For years, foundations funded by members of the Armenian diaspora have pushed for Armenian settlement of the occupied regions of Azerbaijan outside the core of Nagorno-Karabakh, arguing that they are also Armenia’s rightful lands.
“We have lived in this place for 5,000 years and we are only leaving it temporarily,” said the primate of the Armenian Church in Britain, Bishop Hovakim Manukian, in a goodbye sermon at the church in the village of Hak, or Minkend in Azerbaijani. “We have to come back. We have to come back and take over our land.”
A plaque in the church described centuries of pillaging and massacres by Turks and Kurds that wiped out the Armenian population of the area. The renovation of the church was financed by Virginia Davies, a lawyer in New York, in memory of her grandmother, a survivor of the Armenian genocide.
“For me and for all Armenians worldwide — and we are united — we cannot believe what has just happened to us,” Ms. Davies said in her farewell address at the church last month. “We will not cede our historic lands.”
But there was little mention of the ruins all around the village and the remains of houses dotting the hillside for miles along the road.

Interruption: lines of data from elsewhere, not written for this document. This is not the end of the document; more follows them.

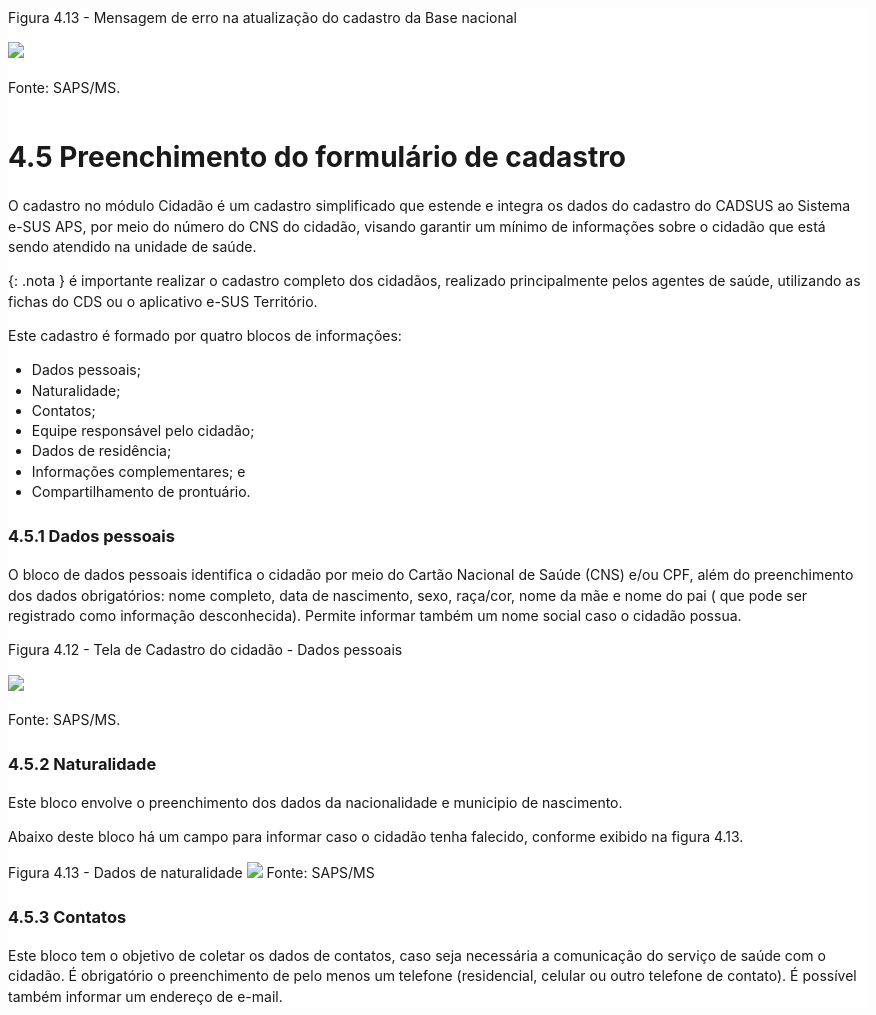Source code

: Figura 4.13 - Mensagem de erro na atualização do cadastro da Base nacional

![](media/pec_image255.png)

Fonte: SAPS/MS.

# 4.5 Preenchimento do formulário de cadastro

O cadastro no módulo Cidadão é um cadastro simplificado que estende e integra os dados do cadastro do CADSUS ao Sistema e-SUS APS, por meio do número do CNS do cidadão, visando garantir um mínimo de informações sobre o cidadão que está sendo atendido na unidade de saúde.

{: .nota }
é importante realizar o cadastro completo dos cidadãos, realizado principalmente pelos agentes de saúde, utilizando as fichas do CDS ou o aplicativo e-SUS Território.

Este cadastro é formado por quatro blocos de informações:

- Dados pessoais;
- Naturalidade;
- Contatos; 
- Equipe responsável pelo cidadão;
- Dados de residência;
- Informações complementares; e
- Compartilhamento de prontuário.

### 4.5.1 Dados pessoais

O bloco de dados pessoais identifica o cidadão por meio do Cartão Nacional de Saúde (CNS) e/ou CPF, além do preenchimento dos dados obrigatórios: nome completo, data de nascimento, sexo, raça/cor, nome da mãe e nome do pai ( que pode ser registrado como informação desconhecida). Permite informar também um nome social caso o cidadão possua. 

Figura 4.12 - Tela de Cadastro do cidadão - Dados pessoais

![](media/pec_image256.png)

Fonte: SAPS/MS.

### 4.5.2 Naturalidade

Este bloco envolve o preenchimento dos dados da nacionalidade e municipio de nascimento. 

Abaixo deste bloco há um campo para informar caso o cidadão tenha falecido, conforme exibido na figura 4.13. 

Figura 4.13 - Dados de naturalidade 
![](media/pec_image1137.png)
Fonte: SAPS/MS

### 4.5.3 Contatos

Este bloco tem o objetivo de coletar os dados de contatos, caso seja necessária a comunicação do serviço de saúde com o cidadão. É obrigatório o preenchimento de pelo menos um telefone (residencial, celular ou outro telefone de contato). É possível também informar um endereço de e-mail.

Azerbaijanis’ desire to return to their homes here — even if it meant war — has long been a driving force in their country’s politics.
Now it is those ruins, visible across Nagorno-Karabakh and the territories controlled until recently by Armenia, that may feed a new wave of Azerbaijani anger at their neighbors as the damage and neglect of the last quarter-century come into view.
Many Azerbaijanis say they are ready to accept Armenians remaining in Nagorno-Karabakh and even for Russian peacekeepers to protect them. But they insist on their territorial sovereignty and want to see a change in the general Armenian stance.
“Why should we fight, take guns and kill each other?” Teymur Haciyev, who was displaced from his home in the city of Shusha at the age of 9, said of the Armenians. “We really wish this was a good lesson for them. Maybe they will forget their dreams.”